This concert, being toured by Musica Viva, is both a journey to Russia’s dark soul and a farewell to a rising star.
City Recital Hall, SydneyReviewed on 1 May, 2021
by Steve Moffatt on 3 May, 2021
Supported by City of Sydney.
The polystylist music of Alfred Schnittke strikes a resonant chord with Australia-based pianist Konstantin Shamray. Although he was barely a teenager from Siberia when the Soviet/German composer died in 1998, the music had a huge and lasting impact on him.
Harry Ward and the ANAM Orchestra. Photograph © James Grant
“I feel as if his music reflects some of my formative experiences,” Shamray says. So, when Musica Viva Artistic Director Paul Kildea suggested he give the second ever Australian performance of Schnittke’s Concerto For Piano And Strings [In One Movement] for a collaborative project with the ANAM Orchestra and Sophie Rowell, the virtuoso re-immersed himself in the composer’s sometimes harrowing sound world.
“This particular concerto was written in the late 1970s not long before I was born, when it became clear something needed to change in the Soviet Union, and it raises many questions and emotional concerns from the period,” says Shamray.
Listening to Schnittke is a little like flicking the dial on your FM radio – you’ll pick up a phrase of Tchaikovsky, perhaps a pinch of Shostakovich, maybe a jazz channel, then some Stockhausen and a Russian Orthodox chorale. All those elements were present in this 29-minute piece which was given a thrilling performance by Shamray and the 20 best and brightest string players from the Australian National Academy of Music (ANAM) in Melbourne led by Melbourne Symphony Orchestra Concertmaster Rowell.
Starting serenely with simple chords from the unaccompanied piano, the work combines a beautiful and hopeful Old Russian Church chant in the right hand with some ever more disturbing dissonances in the left, building to a cacophony which veers from some nightmarish sliding strings – think Dali and his melting clocks – through a Hitchcockian episode featuring stabbing bows à la Psycho and a jazzy interlude with the piano accompanied by a walking bass. Hope, happily, triumphs in the end with a whispered fade of notes at the top of the keyboard.
Such a weighty piece needed a lighter counterbalance and Shamray provided it with a luminous and poetic rendition of Rachmaninov’s Prelude in G minor Op.32 No 5.
Schnittke studied in Vienna and it was in that city that the concert started with a student work by Gustav Mahler, the abandoned Piano Quartet in A minor, here arranged for string orchestra by one of Musica Viva’s FutureMakers, violinist Harry Ward, making his debut tour before leaving to take up his place at the select Karajan Academy in Berlin.
Ward has been working his way up the musical ranks here as a member of the Australian Chamber Orchestra’s nursery group ACO2, mentored by Helena Rathbone, as well as appearing in one of Kathryn Selby’s virtual Selby and Friends concerts during last year’s lockdown.

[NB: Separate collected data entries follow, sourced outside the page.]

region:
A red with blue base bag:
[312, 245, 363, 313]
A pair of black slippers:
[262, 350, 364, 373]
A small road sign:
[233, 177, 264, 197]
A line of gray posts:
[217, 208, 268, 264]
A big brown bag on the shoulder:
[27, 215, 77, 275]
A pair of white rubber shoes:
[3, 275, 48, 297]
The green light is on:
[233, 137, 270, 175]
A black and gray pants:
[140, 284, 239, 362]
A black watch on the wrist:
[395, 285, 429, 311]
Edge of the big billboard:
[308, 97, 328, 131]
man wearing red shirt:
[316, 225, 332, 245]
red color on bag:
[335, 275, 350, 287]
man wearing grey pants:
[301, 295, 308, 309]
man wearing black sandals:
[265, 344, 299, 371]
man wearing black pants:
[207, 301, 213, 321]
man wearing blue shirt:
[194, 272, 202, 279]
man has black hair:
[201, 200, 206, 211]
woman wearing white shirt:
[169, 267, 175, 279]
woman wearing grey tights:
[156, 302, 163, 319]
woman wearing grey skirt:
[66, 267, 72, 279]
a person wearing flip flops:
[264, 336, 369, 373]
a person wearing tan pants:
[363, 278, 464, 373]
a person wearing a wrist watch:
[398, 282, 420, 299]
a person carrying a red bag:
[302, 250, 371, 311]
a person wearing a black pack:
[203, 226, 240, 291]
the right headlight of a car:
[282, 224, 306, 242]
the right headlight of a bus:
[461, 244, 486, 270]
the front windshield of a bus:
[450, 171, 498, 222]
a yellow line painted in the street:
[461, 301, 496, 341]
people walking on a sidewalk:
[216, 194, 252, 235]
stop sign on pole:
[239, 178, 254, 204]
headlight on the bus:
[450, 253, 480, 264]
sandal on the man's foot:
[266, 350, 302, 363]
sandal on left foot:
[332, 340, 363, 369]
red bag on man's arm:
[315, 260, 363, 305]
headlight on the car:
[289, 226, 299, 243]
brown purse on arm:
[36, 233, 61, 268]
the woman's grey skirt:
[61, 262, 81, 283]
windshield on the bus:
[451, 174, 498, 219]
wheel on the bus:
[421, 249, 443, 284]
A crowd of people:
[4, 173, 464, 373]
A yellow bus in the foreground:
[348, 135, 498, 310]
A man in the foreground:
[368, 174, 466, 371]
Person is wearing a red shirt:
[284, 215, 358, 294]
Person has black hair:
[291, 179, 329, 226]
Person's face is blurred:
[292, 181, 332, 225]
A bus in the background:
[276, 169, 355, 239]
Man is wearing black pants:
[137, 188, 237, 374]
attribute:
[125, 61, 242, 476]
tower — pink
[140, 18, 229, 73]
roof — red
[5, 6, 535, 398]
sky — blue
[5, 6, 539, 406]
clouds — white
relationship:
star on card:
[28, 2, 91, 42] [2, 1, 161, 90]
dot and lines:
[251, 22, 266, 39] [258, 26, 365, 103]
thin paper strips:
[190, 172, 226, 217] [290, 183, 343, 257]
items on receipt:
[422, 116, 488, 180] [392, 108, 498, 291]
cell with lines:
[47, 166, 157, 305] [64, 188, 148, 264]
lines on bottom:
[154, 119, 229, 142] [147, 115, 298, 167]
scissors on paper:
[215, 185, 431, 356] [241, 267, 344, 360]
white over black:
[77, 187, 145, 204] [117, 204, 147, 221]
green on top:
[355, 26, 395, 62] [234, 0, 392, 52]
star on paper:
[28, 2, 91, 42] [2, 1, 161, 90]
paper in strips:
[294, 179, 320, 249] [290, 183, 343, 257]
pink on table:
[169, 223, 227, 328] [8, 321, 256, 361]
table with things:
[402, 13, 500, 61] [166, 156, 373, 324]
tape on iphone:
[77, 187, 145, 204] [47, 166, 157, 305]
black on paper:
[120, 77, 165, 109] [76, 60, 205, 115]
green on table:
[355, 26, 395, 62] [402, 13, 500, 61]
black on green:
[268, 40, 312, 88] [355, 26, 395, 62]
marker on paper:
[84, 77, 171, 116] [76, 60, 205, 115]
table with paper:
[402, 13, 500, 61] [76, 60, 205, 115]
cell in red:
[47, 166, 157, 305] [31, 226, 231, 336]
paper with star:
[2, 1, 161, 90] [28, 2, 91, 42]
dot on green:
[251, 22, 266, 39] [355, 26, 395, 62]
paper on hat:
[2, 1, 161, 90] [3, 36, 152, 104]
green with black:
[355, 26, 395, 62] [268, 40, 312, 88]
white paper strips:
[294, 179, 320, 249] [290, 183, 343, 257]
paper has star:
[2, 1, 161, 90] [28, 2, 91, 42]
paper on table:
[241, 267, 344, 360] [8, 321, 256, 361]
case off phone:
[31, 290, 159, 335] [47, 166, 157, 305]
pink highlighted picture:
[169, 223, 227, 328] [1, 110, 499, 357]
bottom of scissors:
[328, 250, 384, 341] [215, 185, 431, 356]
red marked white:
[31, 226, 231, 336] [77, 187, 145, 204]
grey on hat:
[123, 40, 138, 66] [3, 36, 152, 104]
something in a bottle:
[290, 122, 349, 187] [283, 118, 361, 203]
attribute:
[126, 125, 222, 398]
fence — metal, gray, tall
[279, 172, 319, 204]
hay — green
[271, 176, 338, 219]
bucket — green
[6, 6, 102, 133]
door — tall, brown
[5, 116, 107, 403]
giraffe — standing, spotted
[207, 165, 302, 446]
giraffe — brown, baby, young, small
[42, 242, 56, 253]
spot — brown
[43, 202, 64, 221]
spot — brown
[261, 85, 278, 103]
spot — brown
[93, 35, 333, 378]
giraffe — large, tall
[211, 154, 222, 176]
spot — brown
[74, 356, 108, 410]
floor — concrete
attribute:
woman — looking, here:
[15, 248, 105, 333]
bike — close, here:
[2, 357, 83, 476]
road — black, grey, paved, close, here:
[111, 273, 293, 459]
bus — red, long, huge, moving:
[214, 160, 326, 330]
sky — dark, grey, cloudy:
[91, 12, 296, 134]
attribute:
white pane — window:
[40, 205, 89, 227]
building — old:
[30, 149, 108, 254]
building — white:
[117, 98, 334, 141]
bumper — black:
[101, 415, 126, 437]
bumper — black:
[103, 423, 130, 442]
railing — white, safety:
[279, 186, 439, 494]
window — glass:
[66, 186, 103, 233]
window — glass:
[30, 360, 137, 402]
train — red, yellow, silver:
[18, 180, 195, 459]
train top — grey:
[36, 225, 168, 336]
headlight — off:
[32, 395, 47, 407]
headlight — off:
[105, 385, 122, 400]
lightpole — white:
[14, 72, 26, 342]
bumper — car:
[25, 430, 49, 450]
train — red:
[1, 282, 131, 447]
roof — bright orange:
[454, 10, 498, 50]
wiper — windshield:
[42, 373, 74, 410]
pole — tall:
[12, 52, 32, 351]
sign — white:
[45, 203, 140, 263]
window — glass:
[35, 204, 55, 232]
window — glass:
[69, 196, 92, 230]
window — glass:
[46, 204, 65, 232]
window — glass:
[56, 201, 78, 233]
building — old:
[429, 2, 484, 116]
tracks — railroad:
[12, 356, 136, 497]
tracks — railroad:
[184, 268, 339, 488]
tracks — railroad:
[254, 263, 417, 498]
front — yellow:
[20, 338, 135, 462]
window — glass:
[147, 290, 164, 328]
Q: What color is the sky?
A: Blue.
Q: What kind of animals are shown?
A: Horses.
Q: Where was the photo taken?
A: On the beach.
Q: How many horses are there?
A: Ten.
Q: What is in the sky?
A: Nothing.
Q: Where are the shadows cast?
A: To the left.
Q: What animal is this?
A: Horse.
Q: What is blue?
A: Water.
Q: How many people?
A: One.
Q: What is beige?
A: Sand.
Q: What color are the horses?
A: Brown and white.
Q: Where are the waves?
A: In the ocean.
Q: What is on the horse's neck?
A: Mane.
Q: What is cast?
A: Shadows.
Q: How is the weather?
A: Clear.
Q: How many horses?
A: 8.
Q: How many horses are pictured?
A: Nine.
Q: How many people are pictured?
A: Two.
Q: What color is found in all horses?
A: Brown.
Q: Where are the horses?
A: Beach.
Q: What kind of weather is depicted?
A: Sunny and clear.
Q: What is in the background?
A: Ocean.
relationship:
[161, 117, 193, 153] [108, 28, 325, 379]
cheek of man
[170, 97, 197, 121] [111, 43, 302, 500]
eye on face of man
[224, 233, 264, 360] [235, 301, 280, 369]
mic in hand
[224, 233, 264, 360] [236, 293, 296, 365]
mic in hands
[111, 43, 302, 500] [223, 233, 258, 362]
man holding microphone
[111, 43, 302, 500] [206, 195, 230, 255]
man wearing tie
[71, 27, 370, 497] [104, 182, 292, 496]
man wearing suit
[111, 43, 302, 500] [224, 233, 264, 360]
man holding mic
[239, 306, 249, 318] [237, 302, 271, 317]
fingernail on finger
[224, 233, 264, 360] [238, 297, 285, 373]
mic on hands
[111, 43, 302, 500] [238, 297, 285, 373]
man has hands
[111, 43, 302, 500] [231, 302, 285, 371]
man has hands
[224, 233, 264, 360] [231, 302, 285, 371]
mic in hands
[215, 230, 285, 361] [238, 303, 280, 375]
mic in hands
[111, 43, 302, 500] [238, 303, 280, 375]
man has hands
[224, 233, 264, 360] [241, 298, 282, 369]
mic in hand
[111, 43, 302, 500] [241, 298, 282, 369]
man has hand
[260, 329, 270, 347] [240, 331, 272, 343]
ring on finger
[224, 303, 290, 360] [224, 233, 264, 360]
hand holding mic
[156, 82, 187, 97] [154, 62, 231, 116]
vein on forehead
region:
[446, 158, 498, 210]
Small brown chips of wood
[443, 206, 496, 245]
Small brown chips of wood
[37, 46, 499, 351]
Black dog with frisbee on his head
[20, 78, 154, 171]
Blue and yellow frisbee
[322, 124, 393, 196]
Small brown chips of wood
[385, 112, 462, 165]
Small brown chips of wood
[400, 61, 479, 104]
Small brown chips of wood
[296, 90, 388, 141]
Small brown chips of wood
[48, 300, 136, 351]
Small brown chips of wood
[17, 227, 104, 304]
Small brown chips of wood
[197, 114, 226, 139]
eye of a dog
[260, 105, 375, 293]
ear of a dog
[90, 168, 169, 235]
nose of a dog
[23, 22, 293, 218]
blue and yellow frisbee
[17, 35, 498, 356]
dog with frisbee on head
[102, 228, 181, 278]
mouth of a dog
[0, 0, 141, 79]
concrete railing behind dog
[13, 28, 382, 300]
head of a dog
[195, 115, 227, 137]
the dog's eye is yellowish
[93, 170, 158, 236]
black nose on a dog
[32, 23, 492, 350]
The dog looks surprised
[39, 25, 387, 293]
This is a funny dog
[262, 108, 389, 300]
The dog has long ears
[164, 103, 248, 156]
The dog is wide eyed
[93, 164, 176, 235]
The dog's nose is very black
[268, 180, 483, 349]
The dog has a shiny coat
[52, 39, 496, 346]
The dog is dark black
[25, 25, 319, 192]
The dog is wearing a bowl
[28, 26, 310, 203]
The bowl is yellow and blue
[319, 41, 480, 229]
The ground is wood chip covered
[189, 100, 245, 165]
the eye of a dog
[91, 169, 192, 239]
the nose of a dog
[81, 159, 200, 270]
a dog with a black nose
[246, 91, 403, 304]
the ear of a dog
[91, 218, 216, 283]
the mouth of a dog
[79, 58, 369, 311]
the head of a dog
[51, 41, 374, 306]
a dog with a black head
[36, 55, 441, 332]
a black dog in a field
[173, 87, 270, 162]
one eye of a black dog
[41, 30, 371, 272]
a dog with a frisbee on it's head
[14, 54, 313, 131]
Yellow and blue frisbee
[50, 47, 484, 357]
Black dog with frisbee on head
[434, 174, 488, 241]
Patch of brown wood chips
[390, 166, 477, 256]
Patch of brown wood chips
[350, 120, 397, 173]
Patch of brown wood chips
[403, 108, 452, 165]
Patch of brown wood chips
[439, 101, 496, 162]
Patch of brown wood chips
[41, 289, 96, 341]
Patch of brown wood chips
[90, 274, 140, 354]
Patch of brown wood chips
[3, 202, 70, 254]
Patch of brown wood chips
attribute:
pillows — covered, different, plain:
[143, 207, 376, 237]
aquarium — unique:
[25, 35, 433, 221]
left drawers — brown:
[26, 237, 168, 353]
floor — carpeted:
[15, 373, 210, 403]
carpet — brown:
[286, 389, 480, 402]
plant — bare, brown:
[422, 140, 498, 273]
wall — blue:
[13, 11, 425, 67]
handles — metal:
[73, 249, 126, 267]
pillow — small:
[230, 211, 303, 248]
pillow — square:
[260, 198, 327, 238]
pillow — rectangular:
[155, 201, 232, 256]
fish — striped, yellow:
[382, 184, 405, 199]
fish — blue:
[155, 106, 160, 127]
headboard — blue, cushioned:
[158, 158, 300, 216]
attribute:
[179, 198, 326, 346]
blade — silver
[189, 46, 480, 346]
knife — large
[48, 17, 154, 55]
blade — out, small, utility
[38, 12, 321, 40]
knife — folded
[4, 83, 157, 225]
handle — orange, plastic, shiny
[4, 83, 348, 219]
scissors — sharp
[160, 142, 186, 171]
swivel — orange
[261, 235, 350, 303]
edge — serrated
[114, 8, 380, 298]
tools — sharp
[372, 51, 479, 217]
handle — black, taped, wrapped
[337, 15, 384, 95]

His arrangement of Mahler’s single movement – he completed 24 bars of a second movement before abandoning the project – brought out the early influence of Brahms and Dvorak on the teenage composer, though there are some hints of greater things to come.
The concert was by way of a farewell to Ward and the second half opened with a lovely Lamento for solo violin and string orchestra by Estonian composer Mihkel Kerem, currently in lockdown in the UK where he is Associate Concertmaster with the Royal Liverpool Philharmonic Orchestra. The work was originally written for cello and strings in 2008 and Kerem was commissioned to revise it as Musica Viva’s parting gift to Ward.
Ward’s violin soaring over the ensemble’s pedal point, merging beautifully with the solo viola at times, put this listener in mind of some of the music by Latvian composer Pēteris Vasks.
Rowell showed us that the future of Australia’s classical music is in safe hands by leading the ANAM band in a finely judged and memorable performance of Tchaikovsky’s crowd-pleaser, Serenade for Strings in C major, to put the seal on a concert from the top shelf.